First, bagged decision trees are a little hard to interpret; what is the advantage of a bagged model vs the plain trees? Are you using a simple majority vote for combination? What are the variances between the different bootstraps?
Second - what do you mean by 95% ? Do you mean that out of 99999 good parts 4999 are thrown away? and one bad one is picked out as bad ?
Third - what is this telling you about your process? Do you have a theory that has evolved from the stats that tells you why parts are failing? This is the real test for me.. If the ML is telling you where it is going wrong (even if it's unavoidable/too expensive to solve) then you've got something real.
Unfortunately my concern would be that as it stands.. you might find that in production your classifier doesn't perform as well as it did in test... My worry has been generated by the fact that this same thing has happened to me !
I'd hazard to guess that the 95% is the reduction in how many parts made it through the first test only to be caught later at the more expensive stage. So instead of binning 100 parts a month at that second stage, they now bin 5 parts a month and catch way more early on.

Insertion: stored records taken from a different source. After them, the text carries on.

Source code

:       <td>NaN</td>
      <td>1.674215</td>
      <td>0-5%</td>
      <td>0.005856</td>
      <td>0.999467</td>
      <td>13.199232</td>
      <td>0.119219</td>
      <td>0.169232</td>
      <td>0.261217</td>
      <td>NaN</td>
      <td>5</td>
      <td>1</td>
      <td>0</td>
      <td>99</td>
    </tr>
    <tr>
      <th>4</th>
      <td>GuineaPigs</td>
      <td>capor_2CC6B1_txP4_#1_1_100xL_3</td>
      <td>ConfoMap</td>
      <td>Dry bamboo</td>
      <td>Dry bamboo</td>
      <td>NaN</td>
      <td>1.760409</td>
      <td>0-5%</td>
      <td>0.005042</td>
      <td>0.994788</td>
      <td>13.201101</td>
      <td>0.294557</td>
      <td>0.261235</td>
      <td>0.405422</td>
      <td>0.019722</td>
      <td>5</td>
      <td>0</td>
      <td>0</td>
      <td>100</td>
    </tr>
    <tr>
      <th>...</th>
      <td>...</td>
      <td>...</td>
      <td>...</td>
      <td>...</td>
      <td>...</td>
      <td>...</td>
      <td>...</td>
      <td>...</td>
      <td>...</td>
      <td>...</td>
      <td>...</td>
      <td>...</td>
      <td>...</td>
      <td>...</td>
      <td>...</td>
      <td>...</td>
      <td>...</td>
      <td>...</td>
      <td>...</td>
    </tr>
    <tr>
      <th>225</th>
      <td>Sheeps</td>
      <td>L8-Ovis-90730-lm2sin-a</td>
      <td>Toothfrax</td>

It sounds like the OP is using ML to identify flaws that simply just occur due to imperfections in the manufacturing process. That's life, it happens. You can know that they will occur without necessarily being able to prevent them because maybe there's some dust or other particulates in the air that deposit into the resin occasionally, or maybe the resin begins to cure and leaves hard spots that form bond flaws. There's heaps of possible reasons. It sounds more like the ML is doing classification of 'this too much of a flaw in a local zone' vs 'this has some flaws but it's still good enough to pass', which is how we operate with casting defects. For example, castings have these things called SCRATA comparitor plates, where you literally look at an 'example' tactile plate, look at your cast item, then mentally decide on a purely qualtative aspect which grade of plate it matches. Here  are some bad black and white photos of the plates.
To clarify on that 95% value because it is admittedly really vague: That's actually a 95% correct prediction rate. So far we get ~2.5% false-positives and ~2.5% false-negatives. 2.5% of the parts evaluated will be incorrectly allowed to continue and will subsequently fail downstream testing (no big deal). More importantly, 2.5% of parts evaluated will be wrongly identified as scrap by the model and tossed, but this still works out to be a massive cost savings because a lot of expensive material/labor is committed to the device before the downstream test.
Malik 'Poot' Carr: Naw, man, that ain't right.
D'Angelo Barksdale: Fuck "right." It ain't about right, it's about money. Now you think Ronald McDonald gonna go down in that basement and say, "Hey, Mista Nugget, you the bomb. We sellin' chicken faster than you can tear the bone out. So I'm gonna write my clowny-ass name on this fat-ass check for you"?
D'Angelo Barksdale: Man, the nigga who invented them things still workin' in the basement for regular wage, thinkin' up some shit to make the fries taste better or some shit like that. Believe.
Wallace: Still had the idea, though.
2.5% of what, though? if only 1 in a million parts are actually bad, you're still tossing many more good parts than bad parts.